== Problem description ==
Repeat the lines of the items exactly, starting at the line that contains "- Rejections originating from thenables" and ending at the line that contains "A long butterfy spread can", with both of those lines included.

== Recorded information ==
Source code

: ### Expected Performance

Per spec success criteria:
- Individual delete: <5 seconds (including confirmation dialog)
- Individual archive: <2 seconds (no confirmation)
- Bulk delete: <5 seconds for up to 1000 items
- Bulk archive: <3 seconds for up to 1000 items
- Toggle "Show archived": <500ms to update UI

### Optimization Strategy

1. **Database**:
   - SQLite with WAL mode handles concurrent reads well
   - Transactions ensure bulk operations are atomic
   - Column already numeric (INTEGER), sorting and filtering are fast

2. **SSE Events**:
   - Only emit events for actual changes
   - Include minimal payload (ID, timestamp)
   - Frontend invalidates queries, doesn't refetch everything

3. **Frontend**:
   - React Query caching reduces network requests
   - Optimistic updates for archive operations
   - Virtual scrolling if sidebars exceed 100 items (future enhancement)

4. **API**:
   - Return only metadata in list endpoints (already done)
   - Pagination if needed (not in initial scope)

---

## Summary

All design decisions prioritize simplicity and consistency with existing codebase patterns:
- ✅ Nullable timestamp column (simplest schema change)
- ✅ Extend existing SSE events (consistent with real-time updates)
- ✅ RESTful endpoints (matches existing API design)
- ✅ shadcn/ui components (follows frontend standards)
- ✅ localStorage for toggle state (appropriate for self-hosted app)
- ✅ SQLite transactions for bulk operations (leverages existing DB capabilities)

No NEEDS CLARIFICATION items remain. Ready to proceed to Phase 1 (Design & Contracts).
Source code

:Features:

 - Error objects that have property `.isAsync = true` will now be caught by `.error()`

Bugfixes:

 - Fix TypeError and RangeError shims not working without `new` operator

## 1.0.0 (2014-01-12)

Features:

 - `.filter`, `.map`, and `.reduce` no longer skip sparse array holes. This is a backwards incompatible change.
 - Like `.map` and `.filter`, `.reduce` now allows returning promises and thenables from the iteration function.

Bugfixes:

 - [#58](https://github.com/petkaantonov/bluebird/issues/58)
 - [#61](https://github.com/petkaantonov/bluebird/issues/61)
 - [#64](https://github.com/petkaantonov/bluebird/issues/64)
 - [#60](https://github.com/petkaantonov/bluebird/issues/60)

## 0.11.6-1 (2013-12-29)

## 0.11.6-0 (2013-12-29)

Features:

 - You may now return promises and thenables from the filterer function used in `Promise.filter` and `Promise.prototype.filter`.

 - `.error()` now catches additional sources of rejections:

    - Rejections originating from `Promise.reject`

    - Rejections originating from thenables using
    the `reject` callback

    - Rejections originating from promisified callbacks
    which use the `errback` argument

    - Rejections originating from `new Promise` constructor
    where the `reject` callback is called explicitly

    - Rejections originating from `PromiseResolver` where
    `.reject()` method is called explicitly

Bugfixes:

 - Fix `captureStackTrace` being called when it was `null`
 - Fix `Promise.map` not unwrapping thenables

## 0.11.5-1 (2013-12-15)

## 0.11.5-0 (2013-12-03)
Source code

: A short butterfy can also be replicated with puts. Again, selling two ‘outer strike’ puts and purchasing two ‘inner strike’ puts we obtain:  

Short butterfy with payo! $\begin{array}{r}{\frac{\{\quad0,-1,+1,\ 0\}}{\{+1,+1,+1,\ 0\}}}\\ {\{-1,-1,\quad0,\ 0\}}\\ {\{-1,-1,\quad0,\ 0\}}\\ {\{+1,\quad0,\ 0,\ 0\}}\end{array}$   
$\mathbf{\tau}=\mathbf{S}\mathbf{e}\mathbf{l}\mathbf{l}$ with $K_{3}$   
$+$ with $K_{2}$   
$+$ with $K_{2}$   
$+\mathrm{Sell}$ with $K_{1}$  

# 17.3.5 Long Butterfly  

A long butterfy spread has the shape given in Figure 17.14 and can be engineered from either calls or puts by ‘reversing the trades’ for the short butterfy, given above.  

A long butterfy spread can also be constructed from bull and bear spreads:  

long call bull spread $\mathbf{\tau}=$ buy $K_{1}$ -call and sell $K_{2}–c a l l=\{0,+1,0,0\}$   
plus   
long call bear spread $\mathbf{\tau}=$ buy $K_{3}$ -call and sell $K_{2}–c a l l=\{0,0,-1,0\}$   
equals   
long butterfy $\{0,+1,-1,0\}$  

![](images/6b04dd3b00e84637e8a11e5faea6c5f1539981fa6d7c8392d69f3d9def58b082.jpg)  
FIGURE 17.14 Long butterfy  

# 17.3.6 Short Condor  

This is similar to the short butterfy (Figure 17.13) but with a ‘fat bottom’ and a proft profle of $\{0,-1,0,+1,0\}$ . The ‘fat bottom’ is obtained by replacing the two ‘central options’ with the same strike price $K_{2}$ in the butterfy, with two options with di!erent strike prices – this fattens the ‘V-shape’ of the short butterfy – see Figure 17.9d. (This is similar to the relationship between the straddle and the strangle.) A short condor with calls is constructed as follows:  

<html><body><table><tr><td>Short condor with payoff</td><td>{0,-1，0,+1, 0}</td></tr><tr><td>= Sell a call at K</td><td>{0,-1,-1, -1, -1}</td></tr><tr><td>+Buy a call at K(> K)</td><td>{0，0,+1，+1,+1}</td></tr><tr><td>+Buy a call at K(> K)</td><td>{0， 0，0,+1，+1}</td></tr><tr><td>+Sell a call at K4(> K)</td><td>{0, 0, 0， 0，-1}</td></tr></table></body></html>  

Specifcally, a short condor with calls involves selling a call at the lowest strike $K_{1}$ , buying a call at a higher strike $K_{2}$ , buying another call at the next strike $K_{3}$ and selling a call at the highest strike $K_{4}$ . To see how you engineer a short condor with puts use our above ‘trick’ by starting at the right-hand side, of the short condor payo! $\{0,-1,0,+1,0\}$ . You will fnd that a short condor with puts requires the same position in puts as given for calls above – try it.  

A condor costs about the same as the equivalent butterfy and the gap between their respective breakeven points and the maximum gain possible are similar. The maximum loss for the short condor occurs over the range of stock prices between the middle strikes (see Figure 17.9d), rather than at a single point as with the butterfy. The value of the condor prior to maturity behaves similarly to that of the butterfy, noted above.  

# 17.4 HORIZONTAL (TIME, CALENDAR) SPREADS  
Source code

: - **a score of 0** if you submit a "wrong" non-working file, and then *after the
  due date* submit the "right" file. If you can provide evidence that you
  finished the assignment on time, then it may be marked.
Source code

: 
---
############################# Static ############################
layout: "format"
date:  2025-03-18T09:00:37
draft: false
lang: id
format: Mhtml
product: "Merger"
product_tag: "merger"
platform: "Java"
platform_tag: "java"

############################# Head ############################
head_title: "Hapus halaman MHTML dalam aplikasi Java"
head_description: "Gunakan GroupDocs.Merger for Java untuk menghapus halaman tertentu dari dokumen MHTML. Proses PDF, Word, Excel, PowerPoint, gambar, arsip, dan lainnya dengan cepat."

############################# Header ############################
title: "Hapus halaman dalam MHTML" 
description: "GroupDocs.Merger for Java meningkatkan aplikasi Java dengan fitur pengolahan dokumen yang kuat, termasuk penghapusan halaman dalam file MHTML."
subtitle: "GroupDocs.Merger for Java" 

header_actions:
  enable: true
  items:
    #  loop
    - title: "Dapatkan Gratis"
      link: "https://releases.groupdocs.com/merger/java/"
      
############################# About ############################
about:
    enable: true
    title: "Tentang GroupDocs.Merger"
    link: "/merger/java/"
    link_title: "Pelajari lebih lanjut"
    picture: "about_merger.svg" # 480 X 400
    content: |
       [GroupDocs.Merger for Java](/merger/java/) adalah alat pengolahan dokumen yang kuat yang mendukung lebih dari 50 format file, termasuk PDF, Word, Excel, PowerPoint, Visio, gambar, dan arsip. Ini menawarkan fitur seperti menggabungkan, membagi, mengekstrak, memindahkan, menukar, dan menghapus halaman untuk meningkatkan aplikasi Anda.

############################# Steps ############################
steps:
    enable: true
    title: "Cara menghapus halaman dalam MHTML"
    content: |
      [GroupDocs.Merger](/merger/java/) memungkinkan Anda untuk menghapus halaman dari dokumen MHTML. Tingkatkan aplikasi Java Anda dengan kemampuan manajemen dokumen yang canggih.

== Reply ==
    - Rejections originating from thenables using
    the `reject` callback

    - Rejections originating from promisified callbacks
    which use the `errback` argument

    - Rejections originating from `new Promise` constructor
    where the `reject` callback is called explicitly

    - Rejections originating from `PromiseResolver` where
    `.reject()` method is called explicitly

Bugfixes:

 - Fix `captureStackTrace` being called when it was `null`
 - Fix `Promise.map` not unwrapping thenables

## 0.11.5-1 (2013-12-15)

## 0.11.5-0 (2013-12-03)
Source code

: A short butterfy can also be replicated with puts. Again, selling two ‘outer strike’ puts and purchasing two ‘inner strike’ puts we obtain:  

Short butterfy with payo! $\begin{array}{r}{\frac{\{\quad0,-1,+1,\ 0\}}{\{+1,+1,+1,\ 0\}}}\\ {\{-1,-1,\quad0,\ 0\}}\\ {\{-1,-1,\quad0,\ 0\}}\\ {\{+1,\quad0,\ 0,\ 0\}}\end{array}$   
$\mathbf{\tau}=\mathbf{S}\mathbf{e}\mathbf{l}\mathbf{l}$ with $K_{3}$   
$+$ with $K_{2}$   
$+$ with $K_{2}$   
$+\mathrm{Sell}$ with $K_{1}$  

# 17.3.5 Long Butterfly  

A long butterfy spread has the shape given in Figure 17.14 and can be engineered from either calls or puts by ‘reversing the trades’ for the short butterfy, given above.  

A long butterfy spread can also be constructed from bull and bear spreads:  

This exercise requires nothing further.